Thoughts on the military and military activities of a diverse nature. Free-ranging and eclectic.

Monday, October 08, 2007

War Museum II.

This is coolbert:


A collection of rifles as would have been carried by the common infantryman of the various warring combatants during World War Two [WW2] are available for visitors to touch, to feel, to take into their own two hands. To include:

* Japanese Arisaka.

* German Karabiner 98K.

* Soviet [Russian] Mosin-Nagant carbine.

* U.S. M1 carbine.

* U.S. M1 Garand rifle.

With regard to the latter, one of the more significant weapons used during WW2.

"The M1 Garand (more formally the United States Rifle, Caliber .30, M1, was the first semi-automatic rifle in the world to be generally issued to infantry"

In this case, issued to the American infantryman. The U.S. military WAS able to issue and equip each and every American infantryman with a semi-automatic rifle. In this regard, the U.S. military was unique. Top-of-the-line weapons technology made available to the common soldier. Infantry of the other warring powers in WW2 went into battle using rifles the basic design of which dated from fifty years earlier!!

"The M1's semiautomatic operation gave United States forces a significant advantage in firepower and shot-to-shot response time over individual enemy infantrymen in battle (German and Japanese soldiers were usually armed with bolt-action rifles)."

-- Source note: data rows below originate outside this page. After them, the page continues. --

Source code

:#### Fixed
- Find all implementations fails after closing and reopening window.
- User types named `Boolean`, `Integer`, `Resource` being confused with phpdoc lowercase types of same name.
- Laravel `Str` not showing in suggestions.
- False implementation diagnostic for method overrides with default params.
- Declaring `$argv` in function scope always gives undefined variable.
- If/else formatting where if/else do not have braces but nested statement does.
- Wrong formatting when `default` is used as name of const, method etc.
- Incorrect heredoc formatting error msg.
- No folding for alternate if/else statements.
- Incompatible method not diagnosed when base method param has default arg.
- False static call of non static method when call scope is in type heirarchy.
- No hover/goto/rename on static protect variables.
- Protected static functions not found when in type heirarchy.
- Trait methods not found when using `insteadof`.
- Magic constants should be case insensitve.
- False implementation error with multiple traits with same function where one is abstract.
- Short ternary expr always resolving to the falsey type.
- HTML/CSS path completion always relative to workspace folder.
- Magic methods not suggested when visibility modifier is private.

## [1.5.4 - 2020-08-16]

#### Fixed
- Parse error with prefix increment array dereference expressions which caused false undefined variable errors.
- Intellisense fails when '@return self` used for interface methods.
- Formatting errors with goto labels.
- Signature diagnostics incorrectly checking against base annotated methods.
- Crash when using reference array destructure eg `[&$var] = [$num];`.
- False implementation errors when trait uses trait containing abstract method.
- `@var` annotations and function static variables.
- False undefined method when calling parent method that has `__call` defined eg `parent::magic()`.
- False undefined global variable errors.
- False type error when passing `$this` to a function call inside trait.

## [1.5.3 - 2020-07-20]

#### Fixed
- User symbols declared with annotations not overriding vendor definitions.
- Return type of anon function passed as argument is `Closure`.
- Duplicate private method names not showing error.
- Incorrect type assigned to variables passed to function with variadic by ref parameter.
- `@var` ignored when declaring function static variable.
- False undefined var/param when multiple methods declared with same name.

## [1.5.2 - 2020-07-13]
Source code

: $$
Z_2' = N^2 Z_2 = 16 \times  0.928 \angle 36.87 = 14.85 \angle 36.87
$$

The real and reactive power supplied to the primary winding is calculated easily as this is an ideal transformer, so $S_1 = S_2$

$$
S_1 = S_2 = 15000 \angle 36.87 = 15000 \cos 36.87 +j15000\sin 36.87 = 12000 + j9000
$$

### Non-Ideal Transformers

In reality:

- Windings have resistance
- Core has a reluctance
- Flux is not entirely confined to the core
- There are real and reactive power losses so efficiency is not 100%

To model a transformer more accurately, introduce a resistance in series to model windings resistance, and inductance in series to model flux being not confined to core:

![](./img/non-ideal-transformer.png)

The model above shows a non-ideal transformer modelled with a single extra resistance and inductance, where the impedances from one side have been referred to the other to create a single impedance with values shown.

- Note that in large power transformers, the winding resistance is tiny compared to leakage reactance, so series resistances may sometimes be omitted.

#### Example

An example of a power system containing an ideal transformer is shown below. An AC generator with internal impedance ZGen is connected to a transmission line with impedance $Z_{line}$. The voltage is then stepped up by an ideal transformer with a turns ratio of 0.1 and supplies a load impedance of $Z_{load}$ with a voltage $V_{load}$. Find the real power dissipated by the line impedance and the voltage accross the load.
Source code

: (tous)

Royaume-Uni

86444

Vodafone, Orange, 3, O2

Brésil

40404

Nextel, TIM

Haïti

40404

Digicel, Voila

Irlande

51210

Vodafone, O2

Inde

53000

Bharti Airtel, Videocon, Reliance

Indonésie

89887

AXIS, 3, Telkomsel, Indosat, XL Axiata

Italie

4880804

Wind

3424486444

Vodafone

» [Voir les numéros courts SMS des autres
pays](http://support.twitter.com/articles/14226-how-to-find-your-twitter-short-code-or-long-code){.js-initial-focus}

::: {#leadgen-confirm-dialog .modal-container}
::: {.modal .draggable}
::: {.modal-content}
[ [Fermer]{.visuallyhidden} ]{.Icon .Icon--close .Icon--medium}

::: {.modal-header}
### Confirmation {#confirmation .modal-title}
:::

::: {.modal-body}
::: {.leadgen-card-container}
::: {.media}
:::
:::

"The rifle's [M1 Garand] ability to rapidly fire powerful .30-06 rifle ammunition also proved to be of considerable advantage in combat. In China, Japanese banzai charges had previously met with frequent success against poorly-trained Chinese soldiers armed with bolt-action rifles . However, armed with the Garand, U.S. Infantrymen were able to sustain a much higher rate of fire than their Chinese counterparts [quicker to fire, quicker to reload!]. In the short-range jungle fighting . . . the penetration of the powerful .30-06 M2 cartridge enabled a single U.S. infantryman to kill up to three Japanese soldiers with a single round."

Pre-Garand era: [thanks here to the late SSG John Holstein, who tragically met his death in Vietnam!]



Post-Garand era:

One-two-three-four-five-six-seven . . . .

The M1 Garand HAD to have given the American infantryman a significant leg up over his enemy counterpart. Just the ability to put more fire on the target faster and reload quicker HAD to be an advantage!!

Especially in a defensive situation where putting a lot of lead into the air quickly is a necessity.

The M1 Garand is still in favor with civilian long-range target shooters. That "powerful .30-06 M2 cartridge" is ideally suited for competitive target shooting where the range is up to 1000 yards!!

The M1 Garand, complete with bayonet affixed and sheathed, does feel heavy. NOT light, weighs about ten pounds [even more with eight rounds loaded], but has a feeling of "substance" to it. SOLID in a way the modern M-16 is NOT!!??



"The AK-47 was developed from an earlier Kalashnikov carbine which heavily drew from the Garand design; particularly, the locking system with its rotating bolt is based on Garand's design. The AK-47 also uses a highly simplified form of the Garand trigger group".

I had always thought that the AK was a totally indigenous Soviet design, using ideas and concepts of Kalashnikov that were particularly unique. This IS NOT SO??!!